Multiple server resource metrics stats

Prateek_Kshtriya · March 3, 2017, 9:34am

Hi All ,

I am trying to get the resource metrics data from 5 machines forming a cluster to have a one view dashboard on kibana.
There are five different config files are created for each individual machines and are initiate through individual logstash instance(1 command line initiation for one logstash instance i.e 5 instances).

Problem statement- Not able to see the data from 5th logstash instance also only 4 sincedb files are getting created when started together.

Version -5

Please suggest how to start multiple instances and fetch the data in real time

Regards,
Prateek

warkolm · March 5, 2017, 9:49pm

Why do it that way?

What does your config on the 5th instance look like?

Prateek_Kshtriya · March 6, 2017, 5:24am

I have to collect metrics from all the machines .As per my understanding Logstash is a single pipeline so either I have to apply logical condition(If Tags== XYZ) in a single config file or start that many individual logstash cmd instances.
Please suggest if I am missing anything.

Its not any specific error because of config file as they are working fine when tried posting data running single logstash config file at a time.
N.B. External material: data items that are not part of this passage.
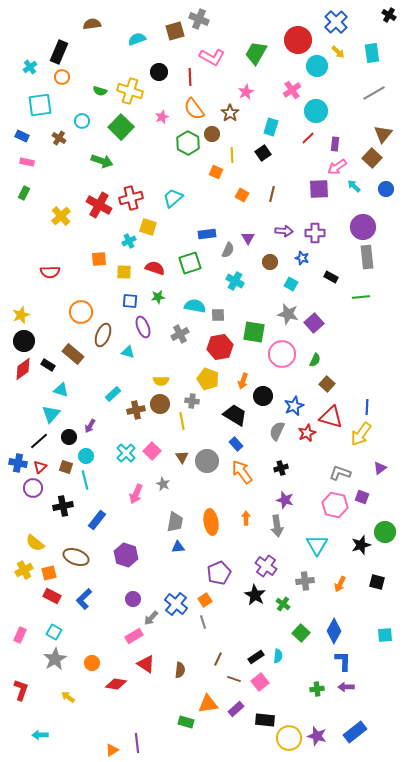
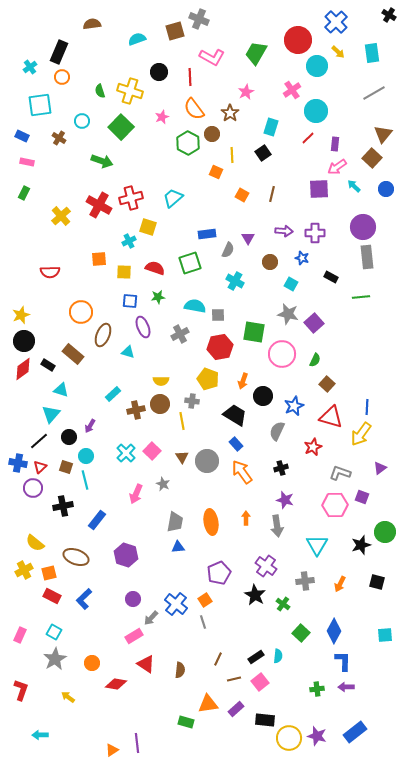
green semicircle at (100, 91): rotated 56 degrees clockwise
red star at (307, 433): moved 6 px right, 14 px down
pink hexagon at (335, 505): rotated 15 degrees counterclockwise
brown line at (234, 679): rotated 32 degrees counterclockwise
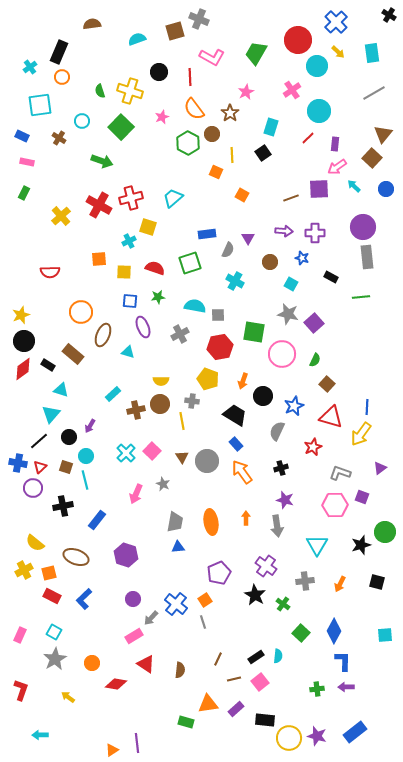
cyan circle at (316, 111): moved 3 px right
brown line at (272, 194): moved 19 px right, 4 px down; rotated 56 degrees clockwise
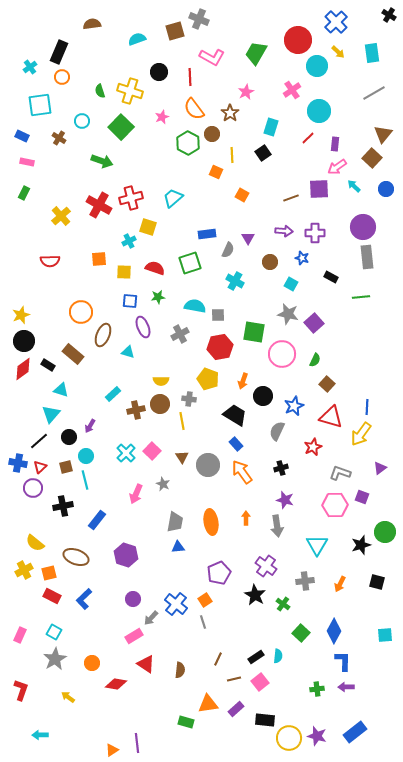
red semicircle at (50, 272): moved 11 px up
gray cross at (192, 401): moved 3 px left, 2 px up
gray circle at (207, 461): moved 1 px right, 4 px down
brown square at (66, 467): rotated 32 degrees counterclockwise
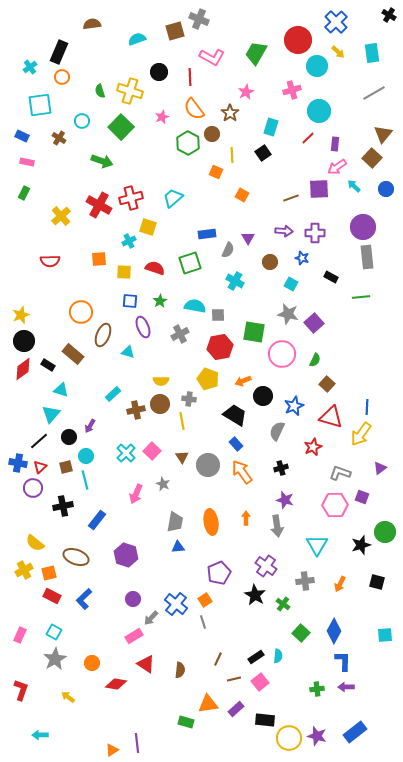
pink cross at (292, 90): rotated 18 degrees clockwise
green star at (158, 297): moved 2 px right, 4 px down; rotated 24 degrees counterclockwise
orange arrow at (243, 381): rotated 49 degrees clockwise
I am able to see the data on to elasticsearch and kibana correspondingly.

PFB the config file sample for one of the machine-

input {
file {
path => "C:/PerfLogs/PerfmonLogs/*/DataCollector01.csv"
start_position => "beginning"
}
}

filter {
csv {

	columns => ["LogTime", "APPPOOLWASTotal_CurrentWorkerProcesses", "APPPOOLWASTotal_MaximumWorkerProcesses", "APPPOOLWASTotal_Recent_WorkerProcessFailures", "APPPOOLWASTotalTotal_WorkerProcessFailures", "LogicalDiskTotal_DiskTime", "LogicalDiskTotal_IdleTime", "MemoryAvailable_MBytes", "MemoryCommitted_Bytes", "MemoryPage_Readssec", "MemoryPage_Writessec", "PhysicalDiskTotal_DiskTime", "PhysicalDiskTotal_IdleTime", "PhysicalDiskTotal_AvgDiskQueueLength", "ProcessorTotal_IdleTime", "ProcessorTotal_ProcessorTime"]
	add_field => { "MachineName" => "AppServer" }
	separator => ","
}
mutate {
convert => [ "APPPOOLWASTotal_CurrentWorkerProcesses", "float" ]
convert => [ "APPPOOLWASTotal_MaximumWorkerProcesses", "float" ]
convert => [ "APPPOOLWASTotal_Recent_WorkerProcessFailures", "float" ]
convert => [ "APPPOOLWASTotalTotal_WorkerProcessFailures", "float" ]
convert => [ "LogicalDiskTotal_DiskTime", "float" ]
convert => [ "LogicalDiskTotal_IdleTime", "float" ]
convert => [ "MemoryAvailable_MBytes", "float" ]
convert => [ "MemoryCommitted_Bytes", "float" ]
convert => [ "MemoryPage_Readssec", "float" ]
convert => [ "MemoryPage_Writessec", "float" ]
convert => [ "PhysicalDiskTotal_DiskTime", "float" ]
convert => [ "PhysicalDiskTotal_IdleTime", "float" ]
convert => [ "PhysicalDiskTotal_AvgDiskQueueLength", "float" ]
convert => [ "ProcessorTotal_IdleTime", "float" ]
convert => [ "ProcessorTotal_ProcessorTime", "float" ]

}
grok {
    
        match => { "message" => "%{DATESTAMP:timestamp}" }
        }
	date {
        match => [ "timestamp", "MM/dd/yy HH:mm:ss.SSS" ]
        }

}

output {
elasticsearch {
action => "index"
index => "resourceindex-%{+YYYY.MM.dd}"
}
}

Prateek_Kshtriya · March 8, 2017, 12:34pm

Please suggest if I am missing anything.

Regards,
Prateek

warkolm · March 8, 2017, 7:35pm

So why not use conditionals? It'll be a lot more efficient.

Prateek_Kshtriya · March 9, 2017, 11:54am

But how to add different input file locations in the "input{}" section.

system · April 6, 2017, 11:54am

This topic was automatically closed 28 days after the last reply. New replies are no longer allowed.